Dataset entries
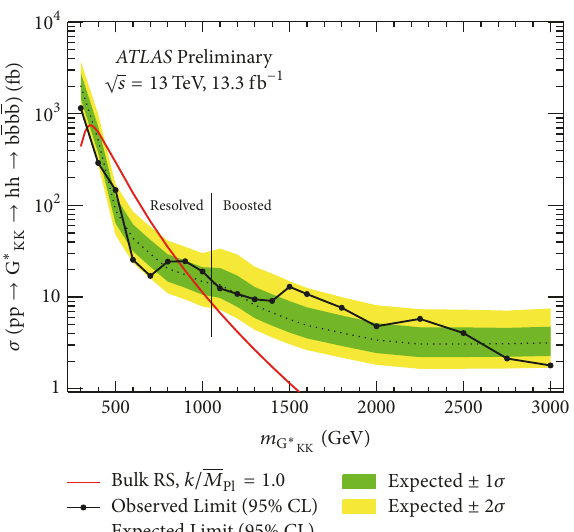
Figure 7: The expected and observed upper limit for pp → 𝐺 KK → ℎℎ → 𝑏𝑏𝑏𝑏 in the bulk RS model with 𝑘/𝑀 = 1 at the 95% confidence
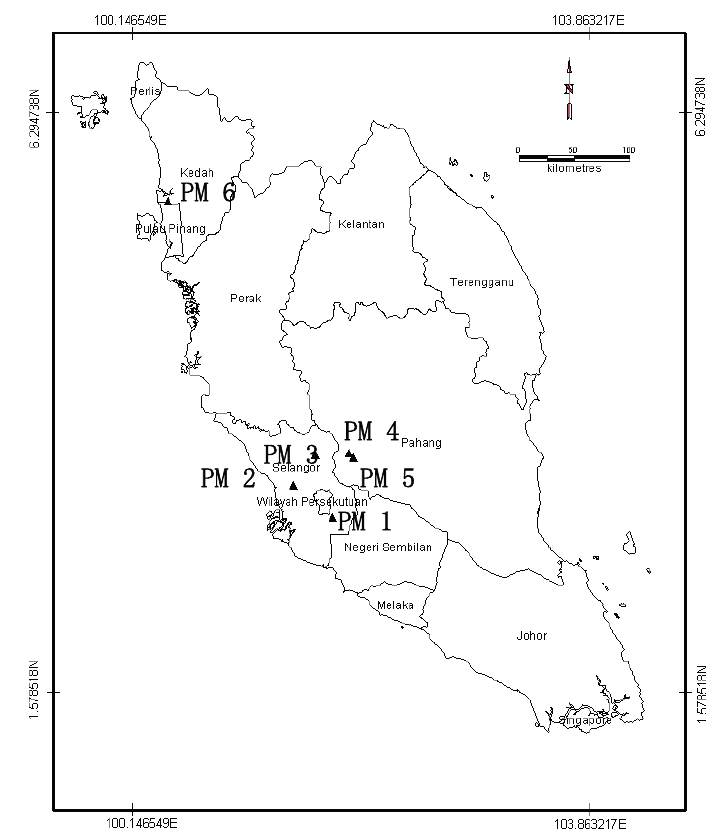
Figure 1. Map of the sampling locations in Peninsular Malaysia for the paper mill sludges used in this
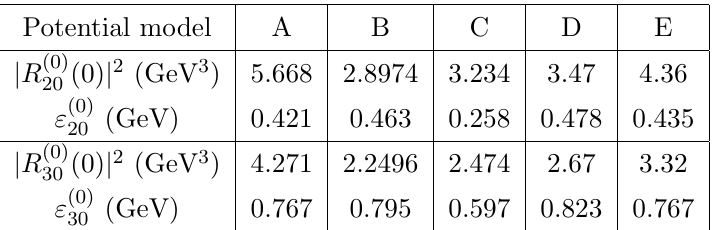
Table 3 . For the (cid:12)ve potential models described in the text, we list the squared radial wavefunctions at the origin, j R (0) (0) j 2 , and the binding energies, " (0) n 0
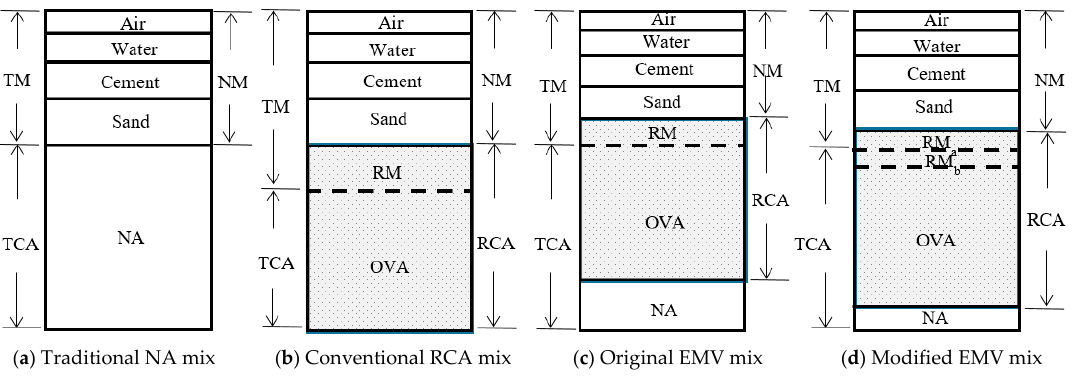
Figure 1. Schematic diagrams of different mix designs; TM: Total Mortar; TCA: Total Coarse Aggregate; NA: Natural Aggregate; NM: New Mortar; RM: Residual Mortar; OVA: Original Virgin Aggregate; RCA: Recycled Concrete Aggregate.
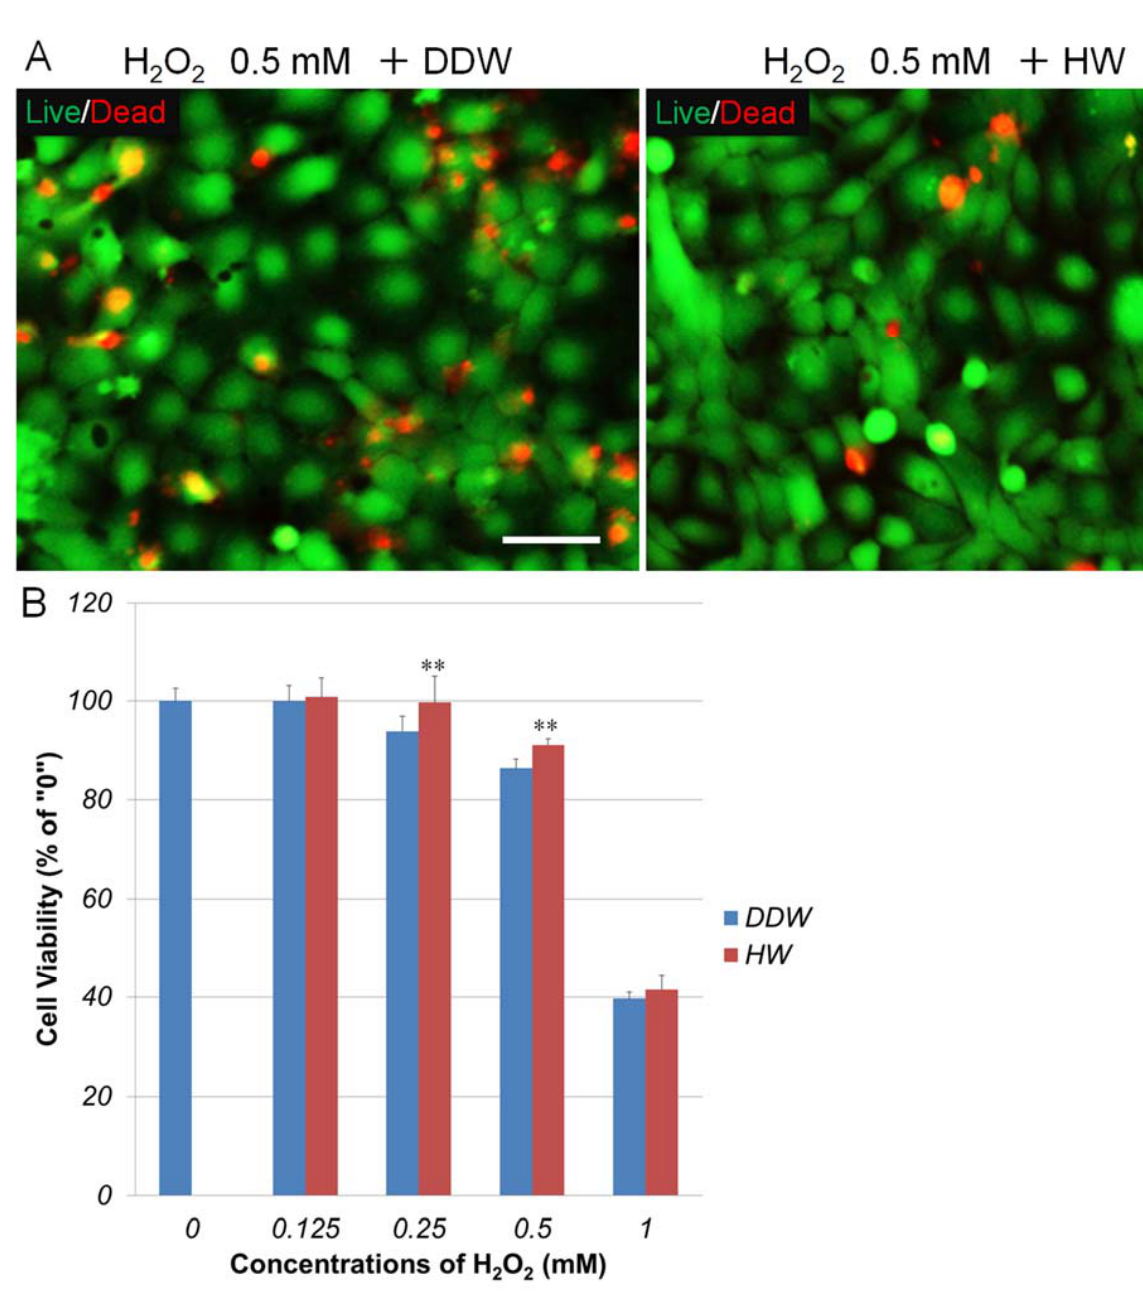
Figure 2. Repressive effects of HW on hydrogen peroxide-induced cell death in human keratinocytes HaCaT. HaCaT cells were pretreated with double-distilled water (DDW)- or HW-prepared medium for 2 h. Cells were then exposed to H 2 O 2 at different concentrations. After 48 h, cell viability was measured by PrestoBlue Assay. ( A ) HaCaT cells were stained by Live/Dead staining. Green, live cells; red, dead cells. Scale bar = 50 µm ( B ) results of PrestoBlue Assay. ** p < 0.01 vs. 0 (without H 2 O 2 treatment). Each bar represents the mean ± SD of three independent experiments.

> Instructions for the task: Please copy out each line of the data in which the word "with" occurs.

> Answer area:
Figure 7: The expected and observed upper limit for pp → 𝐺 KK → ℎℎ → 𝑏𝑏𝑏𝑏 in the bulk RS model with 𝑘/𝑀 = 1 at the 95% confidence
Figure 2. Repressive effects of HW on hydrogen peroxide-induced cell death in human keratinocytes HaCaT. HaCaT cells were pretreated with double-distilled water (DDW)- or HW-prepared medium for 2 h. Cells were then exposed to H 2 O 2 at different concentrations. After 48 h, cell viability was measured by PrestoBlue Assay. ( A ) HaCaT cells were stained by Live/Dead staining. Green, live cells; red, dead cells. Scale bar = 50 µm ( B ) results of PrestoBlue Assay. ** p < 0.01 vs. 0 (without H 2 O 2 treatment). Each bar represents the mean ± SD of three independent experiments.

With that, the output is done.